Laurie backed precipitately into a corner, and put his hands
behind him with an imploring gesture. "No, thank you. I’d rather
not. I shall drop it or smash it, as sure as fate."

"Then you shan’t see your nevvy," said Jo decidedly, turning
as if to go.

"I will, I will! Only you must be responsible for damages."
and obeying orders, Laurie heroically shut his eyes while something
was put into his arms. A peal of laughter from Jo, Amy,
Mrs. March, Hannah, and John caused him to open them the next
minute, to find himself invested with two babies instead of one.

No wonder they laughed, for the expression of his face was
droll enough to convulse a Quaker, as he stood and stared wildly
from the unconscious innocents to the hilarious spectators with
such dismay that Jo sat down on the floor and screamed.

"Twins, by Jupiter!" was all he said for a minute, then
turning to the women with an appealing look that was comically
piteous, he added, "Take ’em quick, somebody! I’m going to
laugh, and I shall drop ’em."

Jo rescued his babies, and marched up and down, with one on each
arm, as if already initiated into the mysteries of babytending,
while Laurie laughed till the tears ran down his cheeks.

"It’s the best joke of the season, isn’t it? I wouldn’t have
told you, for I set my heart on surprising you, and I flatter
myself I’ve done it," said Jo, when she got her breath.

"I never was more staggered in my life. Isn’t it fun? Are they
boys? What are you going to name them? Let’s have another look.

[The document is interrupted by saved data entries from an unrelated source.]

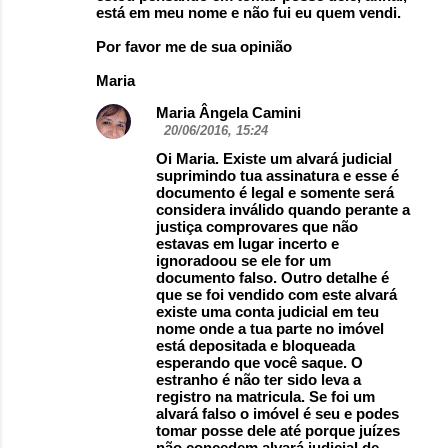
está em meu nome e não fui eu quem vendi.
Por favor me de sua opinião
Maria
Maria Ângela Camini
20/06/2016, 15:24
Oi Maria. Existe um alvará judicial
suprimindo tua assinatura e esse é
documento é legal e somente será
considera inválido quando perante a
justiça comprovares que não
estavas em lugar incerto e
ignoradoou se ele for um
documento falso. Outro detalhe é
que se foi vendido com este alvará
existe uma conta judicial em teu
nome onde a tua parte no imóvel
está depositada e bloqueada
esperando que você saque. O
estranho é não ter sido leva a
registro na matricula. Se foi um
alvará falso o imóvel é seu e podes
tomar posse dele até porque juízes
não concedem alvará judicial de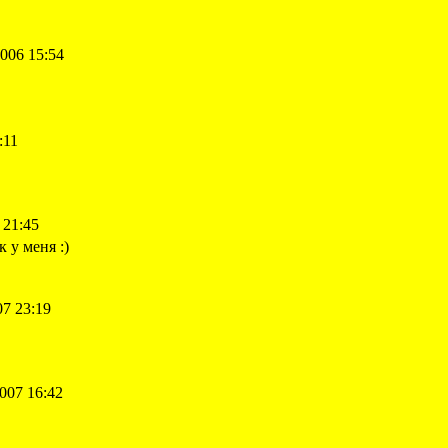
006 15:54
:11
 21:45
к у меня :)
7 23:19
007 16:42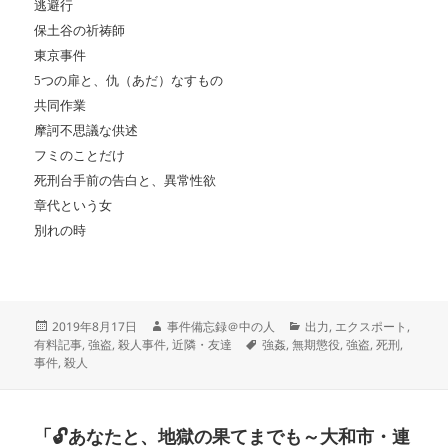
逃避行
保土谷の祈祷師
東京事件
5つの扉と、仇（あだ）なすもの
共同作業
摩訶不思議な供述
フミのことだけ
死刑台手前の告白と、異常性欲
章代という女
別れの時
投
作
カ
2019年8月17日
事件備忘録＠中の人
出力
,
エクスポート
,
稿
成
タ
テ
有料記事
,
強盗
,
殺人事件
,
近隣・友達
強姦
,
無期懲役
,
強盗
,
死刑
,
日:
者
グ
ゴ
事件
,
殺人
リ
ー
「🔓あなたと、地獄の果てまでも～大和市・連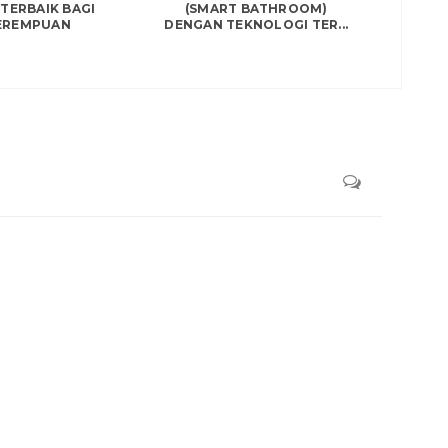
TERBAIK BAGI
(SMART BATHROOM)
EREMPUAN
DENGAN TEKNOLOGI TER...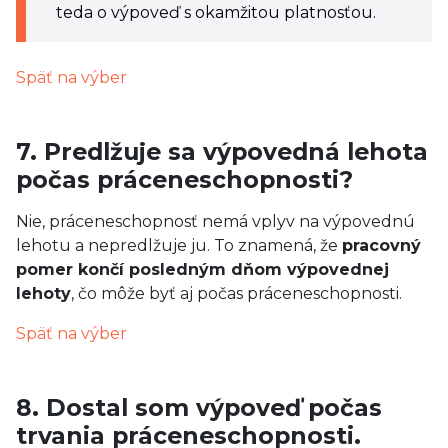
teda o výpoveď s okamžitou platnosťou.
Späť na výber
7. Predlžuje sa výpovedná lehota
počas práceneschopnosti?
Nie, práceneschopnosť nemá vplyv na výpovednú
lehotu a nepredlžuje ju. To znamená, že
pracovný
pomer končí posledným dňom výpovednej
lehoty
, čo môže byť aj počas práceneschopnosti.
Späť na výber
8. Dostal som výpoveď počas
trvania práceneschopnosti.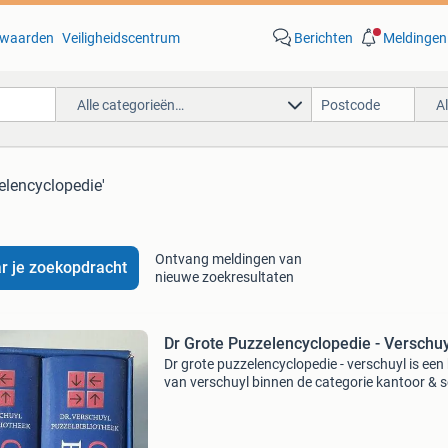
waarden
Veiligheidscentrum
Berichten
Meldingen
Alle categorieën…
A
elencyclopedie'
Ontvang meldingen van
r je zoekopdracht
nieuwe zoekresultaten
Dr Grote Puzzelencyclopedie - Verschuy
Dr grote puzzelencyclopedie - verschuyl is een
van verschuyl binnen de categorie kantoor & 
> tijdschriften & puzzelboeken > puzzelboeken
Auteur: verschuyl categorie: kantoor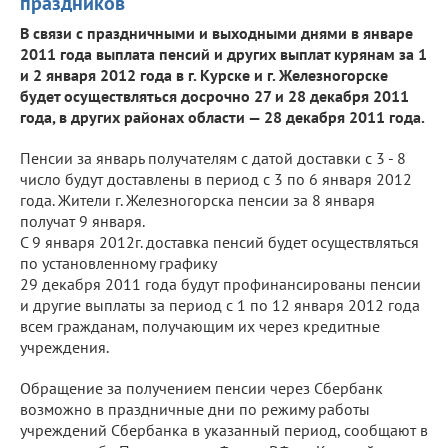
праздников
В связи с праздничными и выходными днями в январе
2011 года выплата пенсий и других выплат курянам за 1
и 2 января 2012 года в г. Курске и г. Железногорске
будет осуществляться досрочно 27 и 28 декабря 2011
года, в других районах области — 28 декабря 2011 года.
Пенсии за январь получателям с датой доставки с 3 - 8
число будут доставлены в период с 3 по 6 января 2012
года. Жители г. Железногорска пенсии за 8 января
получат 9 января.
С 9 января 2012г. доставка пенсий будет осуществляться
по установленному графику
29 декабря 2011 года будут профинансированы пенсии
и другие выплаты за период с 1 по 12 января 2012 года
всем гражданам, получающим их через кредитные
учреждения.
Обращение за получением пенсии через Сбербанк
возможно в праздничные дни по режиму работы
учреждений Сбербанка в указанный период, сообщают в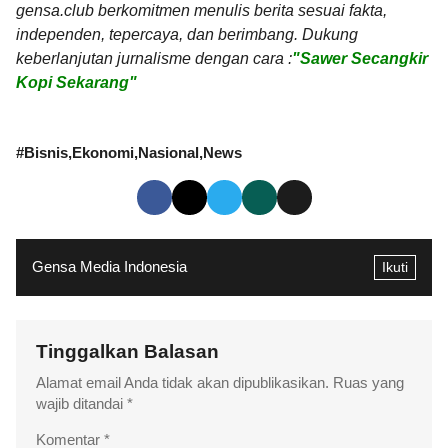
gensa.club berkomitmen menulis berita sesuai fakta,
independen, tepercaya, dan berimbang. Dukung
keberlanjutan jurnalisme dengan cara :
"Sawer Secangkir
Kopi Sekarang"
#
Bisnis
Ekonomi
Nasional
News
Gensa Media Indonesia
Ikuti
Tinggalkan Balasan
Alamat email Anda tidak akan dipublikasikan.
Ruas yang
wajib ditandai
*
Komentar
*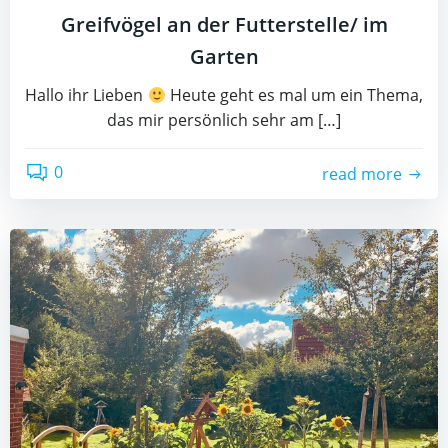
Greifvögel an der Futterstelle/ im
Garten
Hallo ihr Lieben
Heute geht es mal um ein Thema,
das mir persönlich sehr am […]
0
read more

Hold
me up, Jo, for upon my life it’s one too many for me," returned
Laurie, regarding the infants with the air of a big, benevolent
Newfoundland looking at a pair of infantile kittens.

"Boy and girl. Aren’t they beauties?" said the proud papa,
beaming upon the little red squirmers as if they were unfledged angels.

"Most remarkable children I ever saw. Which is which?" and
Laurie bent like a well-sweep to examine the prodigies.

"Amy put a blue ribbon on the boy and a pink on the girl,
French fashion, so you can always tell. Besides, one has blue
eyes and one brown. Kiss them, Uncle Teddy," said wicked Jo.

"I’m afraid they mightn’t like it," began Laurie, with unusual
timidity in such matters.

"Of course they will, they are used to it now. Do it this
minute, sir!" commanded Jo, fearing he might propose a proxy.

Laurie screwed up his face and obeyed with a gingerly peck
at each little cheek that produced another laugh, and made the
babies squeal.

"There, I knew they didn’t like it! That’s the boy, see
him kick, he hits out with his fists like a good one. Now then,
young Brooke, pitch into a man of your own size, will you?" cried
Laurie, delighted with a poke in the face from a tiny fist, flapping
aimlessly about.

"He’s to be named John Laurence, and the girl Margaret, after
mother and grandmother. We shall call her Daisey, so as not to
have two Megs, and I suppose the mannie will be Jack, unless we
find a better name," said Amy, with aunt-like interest.

"Name him Demijohn, and call him Demi for short," said Laurie

"Daisy and Demi, just the thing! I knew Teddy would do it,"
cried Jo clapping her hands.

Teddy certainly had done it that time, for the babies were
‘Daisy’ and ‘Demi’ to the end of the chapter.